Open-source scanners (Trivy, Grype) and commercial tools (Docker Scout paid tiers, Snyk Container, Aqua Security) each have distinct strengths and limitations. Trivy offers the broadest coverage in a single open-source tool, scanning OS packages, language dependencies, IaC misconfigurations, and embedded secrets without needing a vendor account. Grype excels in SBOM-driven workflows and compliance scenarios where auditors need a portable bill of materials and reproducible scans. Docker Scout provides the best developer experience with fix recommendations and Docker Hub integration, but larger private repository coverage requires a paid subscription.
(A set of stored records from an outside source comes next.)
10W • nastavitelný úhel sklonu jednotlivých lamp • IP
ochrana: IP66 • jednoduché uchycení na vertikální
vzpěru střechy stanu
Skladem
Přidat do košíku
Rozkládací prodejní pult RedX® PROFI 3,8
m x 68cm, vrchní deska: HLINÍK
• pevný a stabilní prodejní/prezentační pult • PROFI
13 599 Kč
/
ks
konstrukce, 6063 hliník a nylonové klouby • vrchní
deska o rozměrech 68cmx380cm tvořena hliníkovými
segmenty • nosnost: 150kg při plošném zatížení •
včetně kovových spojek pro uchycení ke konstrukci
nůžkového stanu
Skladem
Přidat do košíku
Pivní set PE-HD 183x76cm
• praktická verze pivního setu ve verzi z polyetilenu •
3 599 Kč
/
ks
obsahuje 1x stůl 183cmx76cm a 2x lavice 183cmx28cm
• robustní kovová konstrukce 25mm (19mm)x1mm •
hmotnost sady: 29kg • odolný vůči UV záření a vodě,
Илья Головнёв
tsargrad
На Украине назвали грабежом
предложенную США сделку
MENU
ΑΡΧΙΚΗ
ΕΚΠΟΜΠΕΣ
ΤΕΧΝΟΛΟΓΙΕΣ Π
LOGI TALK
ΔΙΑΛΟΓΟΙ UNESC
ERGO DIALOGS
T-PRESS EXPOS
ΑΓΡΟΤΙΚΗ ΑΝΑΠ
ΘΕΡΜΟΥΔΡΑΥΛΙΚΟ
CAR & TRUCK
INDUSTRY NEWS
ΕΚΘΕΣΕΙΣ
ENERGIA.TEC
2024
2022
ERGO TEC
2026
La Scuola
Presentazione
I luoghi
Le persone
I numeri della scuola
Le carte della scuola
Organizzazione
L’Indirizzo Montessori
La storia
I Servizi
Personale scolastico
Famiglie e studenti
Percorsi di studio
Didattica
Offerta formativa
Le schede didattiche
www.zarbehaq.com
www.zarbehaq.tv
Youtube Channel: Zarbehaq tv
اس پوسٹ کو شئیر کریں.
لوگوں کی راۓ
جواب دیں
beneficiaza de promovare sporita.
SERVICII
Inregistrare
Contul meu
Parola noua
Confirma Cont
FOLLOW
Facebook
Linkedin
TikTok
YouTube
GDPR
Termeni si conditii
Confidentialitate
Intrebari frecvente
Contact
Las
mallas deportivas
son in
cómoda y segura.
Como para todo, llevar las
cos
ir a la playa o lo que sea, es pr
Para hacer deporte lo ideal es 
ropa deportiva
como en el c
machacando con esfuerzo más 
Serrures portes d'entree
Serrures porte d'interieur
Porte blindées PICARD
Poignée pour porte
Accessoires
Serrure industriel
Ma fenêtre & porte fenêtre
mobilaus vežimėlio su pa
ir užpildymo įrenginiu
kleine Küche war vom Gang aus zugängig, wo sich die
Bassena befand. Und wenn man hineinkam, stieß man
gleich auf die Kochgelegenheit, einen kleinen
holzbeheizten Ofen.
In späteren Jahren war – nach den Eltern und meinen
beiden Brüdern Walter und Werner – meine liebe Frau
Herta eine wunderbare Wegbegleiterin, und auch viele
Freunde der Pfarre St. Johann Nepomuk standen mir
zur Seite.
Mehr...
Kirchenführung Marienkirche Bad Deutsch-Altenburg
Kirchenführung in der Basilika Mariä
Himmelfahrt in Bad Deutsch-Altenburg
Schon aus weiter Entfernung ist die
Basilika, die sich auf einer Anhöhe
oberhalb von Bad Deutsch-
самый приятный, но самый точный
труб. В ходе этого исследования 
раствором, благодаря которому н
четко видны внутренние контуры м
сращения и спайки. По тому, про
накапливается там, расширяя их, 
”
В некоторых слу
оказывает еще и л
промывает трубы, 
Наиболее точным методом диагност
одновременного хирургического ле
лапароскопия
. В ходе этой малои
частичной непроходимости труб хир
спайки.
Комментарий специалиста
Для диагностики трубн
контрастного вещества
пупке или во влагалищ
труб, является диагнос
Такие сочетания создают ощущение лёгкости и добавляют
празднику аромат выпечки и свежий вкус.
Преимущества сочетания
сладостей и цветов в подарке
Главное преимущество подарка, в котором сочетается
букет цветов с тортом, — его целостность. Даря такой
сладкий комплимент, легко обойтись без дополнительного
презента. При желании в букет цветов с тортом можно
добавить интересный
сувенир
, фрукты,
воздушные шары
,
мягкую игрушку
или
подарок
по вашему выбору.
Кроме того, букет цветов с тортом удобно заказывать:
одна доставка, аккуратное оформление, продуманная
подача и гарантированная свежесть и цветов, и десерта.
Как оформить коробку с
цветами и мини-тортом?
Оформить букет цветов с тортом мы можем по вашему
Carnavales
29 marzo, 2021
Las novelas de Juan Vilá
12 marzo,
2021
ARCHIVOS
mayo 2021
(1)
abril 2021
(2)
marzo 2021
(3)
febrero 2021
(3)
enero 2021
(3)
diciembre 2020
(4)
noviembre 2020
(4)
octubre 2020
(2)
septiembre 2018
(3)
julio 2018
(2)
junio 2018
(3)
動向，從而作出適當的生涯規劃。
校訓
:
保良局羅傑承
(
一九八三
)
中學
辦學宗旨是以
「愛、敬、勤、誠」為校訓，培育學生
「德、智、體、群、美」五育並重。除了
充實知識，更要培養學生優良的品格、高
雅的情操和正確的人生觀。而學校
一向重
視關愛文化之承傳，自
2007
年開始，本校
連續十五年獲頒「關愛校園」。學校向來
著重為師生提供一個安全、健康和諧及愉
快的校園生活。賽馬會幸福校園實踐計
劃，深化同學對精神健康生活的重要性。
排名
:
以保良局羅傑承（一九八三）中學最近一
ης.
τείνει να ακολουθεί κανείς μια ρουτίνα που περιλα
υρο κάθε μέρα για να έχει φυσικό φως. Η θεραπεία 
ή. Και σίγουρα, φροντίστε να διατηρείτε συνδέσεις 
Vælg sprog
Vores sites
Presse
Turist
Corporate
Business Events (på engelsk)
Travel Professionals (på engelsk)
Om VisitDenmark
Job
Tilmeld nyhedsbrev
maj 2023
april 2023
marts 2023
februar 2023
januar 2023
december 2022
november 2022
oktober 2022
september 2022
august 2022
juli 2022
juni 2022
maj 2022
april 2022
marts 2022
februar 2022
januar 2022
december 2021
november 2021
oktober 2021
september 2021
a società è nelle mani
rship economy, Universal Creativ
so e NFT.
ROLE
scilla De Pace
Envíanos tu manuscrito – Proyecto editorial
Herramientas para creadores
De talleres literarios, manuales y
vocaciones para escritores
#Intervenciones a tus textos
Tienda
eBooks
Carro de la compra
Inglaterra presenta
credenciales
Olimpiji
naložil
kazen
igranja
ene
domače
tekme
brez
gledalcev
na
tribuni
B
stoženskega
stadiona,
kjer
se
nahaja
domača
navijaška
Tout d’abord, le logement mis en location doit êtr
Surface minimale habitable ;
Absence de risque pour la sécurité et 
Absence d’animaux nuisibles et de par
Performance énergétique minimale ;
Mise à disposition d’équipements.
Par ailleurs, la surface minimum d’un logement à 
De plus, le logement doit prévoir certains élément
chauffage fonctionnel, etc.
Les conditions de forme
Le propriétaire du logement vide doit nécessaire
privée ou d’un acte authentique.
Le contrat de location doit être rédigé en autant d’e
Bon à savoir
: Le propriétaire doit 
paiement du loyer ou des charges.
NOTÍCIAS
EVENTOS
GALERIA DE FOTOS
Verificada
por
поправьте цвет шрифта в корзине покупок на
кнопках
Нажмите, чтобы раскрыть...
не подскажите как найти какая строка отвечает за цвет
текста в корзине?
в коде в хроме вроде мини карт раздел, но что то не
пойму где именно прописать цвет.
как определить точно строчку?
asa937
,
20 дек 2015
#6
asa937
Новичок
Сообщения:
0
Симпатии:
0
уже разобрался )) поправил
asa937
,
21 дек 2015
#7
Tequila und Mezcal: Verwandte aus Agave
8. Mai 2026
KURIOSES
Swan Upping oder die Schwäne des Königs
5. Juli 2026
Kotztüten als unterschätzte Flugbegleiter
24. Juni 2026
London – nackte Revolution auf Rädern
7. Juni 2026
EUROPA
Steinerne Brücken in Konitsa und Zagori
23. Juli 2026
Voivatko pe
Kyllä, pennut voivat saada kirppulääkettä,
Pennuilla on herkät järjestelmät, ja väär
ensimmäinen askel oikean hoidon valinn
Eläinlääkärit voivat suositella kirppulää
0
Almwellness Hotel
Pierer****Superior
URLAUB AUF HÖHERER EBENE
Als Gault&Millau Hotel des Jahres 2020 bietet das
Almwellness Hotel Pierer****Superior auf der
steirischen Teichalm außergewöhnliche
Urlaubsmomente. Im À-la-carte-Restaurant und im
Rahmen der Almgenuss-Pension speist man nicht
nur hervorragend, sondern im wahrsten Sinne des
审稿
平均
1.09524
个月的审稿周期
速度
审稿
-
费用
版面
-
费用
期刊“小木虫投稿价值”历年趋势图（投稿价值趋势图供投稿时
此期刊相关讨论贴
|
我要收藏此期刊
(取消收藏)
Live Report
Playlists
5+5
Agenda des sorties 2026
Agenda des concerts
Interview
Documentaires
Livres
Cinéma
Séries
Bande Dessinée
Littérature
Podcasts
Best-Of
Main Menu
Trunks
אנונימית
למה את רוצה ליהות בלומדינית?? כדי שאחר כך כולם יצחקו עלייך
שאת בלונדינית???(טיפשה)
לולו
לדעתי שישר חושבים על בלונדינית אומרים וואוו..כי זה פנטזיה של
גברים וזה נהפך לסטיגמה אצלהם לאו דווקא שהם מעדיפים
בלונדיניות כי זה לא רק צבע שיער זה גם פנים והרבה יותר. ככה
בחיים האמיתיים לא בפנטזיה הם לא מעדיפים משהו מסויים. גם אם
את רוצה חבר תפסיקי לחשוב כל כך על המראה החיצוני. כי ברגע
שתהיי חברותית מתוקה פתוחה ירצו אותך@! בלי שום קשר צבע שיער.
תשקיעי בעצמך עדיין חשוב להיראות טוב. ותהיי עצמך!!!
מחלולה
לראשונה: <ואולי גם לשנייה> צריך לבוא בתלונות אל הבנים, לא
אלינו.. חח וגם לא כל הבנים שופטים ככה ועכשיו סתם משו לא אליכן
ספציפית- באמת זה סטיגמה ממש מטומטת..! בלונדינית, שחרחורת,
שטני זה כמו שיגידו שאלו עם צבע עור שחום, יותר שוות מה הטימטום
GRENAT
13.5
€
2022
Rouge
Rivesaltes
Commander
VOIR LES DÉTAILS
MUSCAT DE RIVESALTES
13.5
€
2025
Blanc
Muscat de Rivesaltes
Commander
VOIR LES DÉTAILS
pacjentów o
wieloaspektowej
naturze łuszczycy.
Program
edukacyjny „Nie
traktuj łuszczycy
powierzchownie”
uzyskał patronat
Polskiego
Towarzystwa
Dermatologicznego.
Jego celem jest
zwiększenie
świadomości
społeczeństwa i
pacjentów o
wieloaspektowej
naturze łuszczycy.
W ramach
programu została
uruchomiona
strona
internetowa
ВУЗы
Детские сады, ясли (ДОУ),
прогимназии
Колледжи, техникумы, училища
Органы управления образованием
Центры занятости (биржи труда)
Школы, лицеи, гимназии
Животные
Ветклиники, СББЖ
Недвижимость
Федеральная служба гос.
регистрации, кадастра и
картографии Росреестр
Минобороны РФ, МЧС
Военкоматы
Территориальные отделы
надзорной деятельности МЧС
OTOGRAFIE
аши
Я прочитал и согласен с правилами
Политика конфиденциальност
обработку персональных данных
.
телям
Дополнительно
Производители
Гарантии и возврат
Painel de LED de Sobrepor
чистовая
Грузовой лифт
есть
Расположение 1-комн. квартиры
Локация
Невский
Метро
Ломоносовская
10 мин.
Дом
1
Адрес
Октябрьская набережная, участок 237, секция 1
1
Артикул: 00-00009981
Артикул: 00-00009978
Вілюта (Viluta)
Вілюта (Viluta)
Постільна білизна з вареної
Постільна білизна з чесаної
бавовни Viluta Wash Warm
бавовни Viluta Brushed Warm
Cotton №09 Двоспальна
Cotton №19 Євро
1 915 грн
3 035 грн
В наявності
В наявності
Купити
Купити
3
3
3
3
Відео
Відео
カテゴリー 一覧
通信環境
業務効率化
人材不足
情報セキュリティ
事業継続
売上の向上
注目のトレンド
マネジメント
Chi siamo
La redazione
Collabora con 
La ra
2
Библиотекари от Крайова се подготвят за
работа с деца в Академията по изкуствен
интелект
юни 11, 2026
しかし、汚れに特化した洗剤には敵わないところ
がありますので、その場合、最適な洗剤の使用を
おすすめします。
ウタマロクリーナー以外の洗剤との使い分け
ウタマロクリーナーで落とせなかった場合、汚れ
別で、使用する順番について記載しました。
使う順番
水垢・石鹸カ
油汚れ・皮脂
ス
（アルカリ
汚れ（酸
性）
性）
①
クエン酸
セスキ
Commercial scanners typically add features like policy enforcement, runtime correlation (linking image CVEs to running containers), and vendor support, but at the cost of subscription fees and vendor lock-in. For small teams and open-source projects, Trivy and Grype provide production-grade scanning without licensing costs. For enterprises with hundreds of private images and regulatory requirements, a commercial tool’s compliance reporting and support SLA might justify the expense.
| Tool | Strength | Limitations |
|---|---|---|
| Trivy | Broad coverage (OS, deps, misconfigs, secrets); open-source; single binary | No built-in policy engine; requires scripting for complex workflows |
| Grype | Strong SBOM support; pairs with Syft; compliance-friendly | Fewer built-in integrations; less developer UX polish than Scout |
| Docker Scout | Best UX; Docker Hub integration; actionable fix recommendations | Free tier limited to few private repos; paid tiers required for scale |
Final Words
Start scanning images locally with Trivy, Grype, or Docker Scout. The article gave the exact commands, a 5-step quick workflow, and a sample CVE row so you see what real output looks like.
You learned what scanners inspect (OS packages, language deps, image layers), how to read CRITICAL/HIGH results, and how to wire scans into CI/CD and SBOM workflows for consistent checks.
If you follow those steps you’ll know exactly how to scan docker images for vulnerabilities, prioritize fixes, and rebuild safely. Small checks, less night work.
FAQ
Q: How to check Docker image for vulnerabilities and ensure it’s safe before deployment?
A: To check a Docker image for vulnerabilities and ensure it’s safe before deployment, run a layer-aware scanner locally (e.g., Trivy/Grype), review CRITICAL/HIGH CVEs, and fix or update the base image before pushing.
Q: Which security tool can be used to scan Docker images for vulnerabilities?
A: The security tools you can use to scan Docker images include Trivy, Grype (with Syft for SBOMs), and Docker Scout (requires Docker Engine 24+); choose based on CI needs, SBOM support, and UX.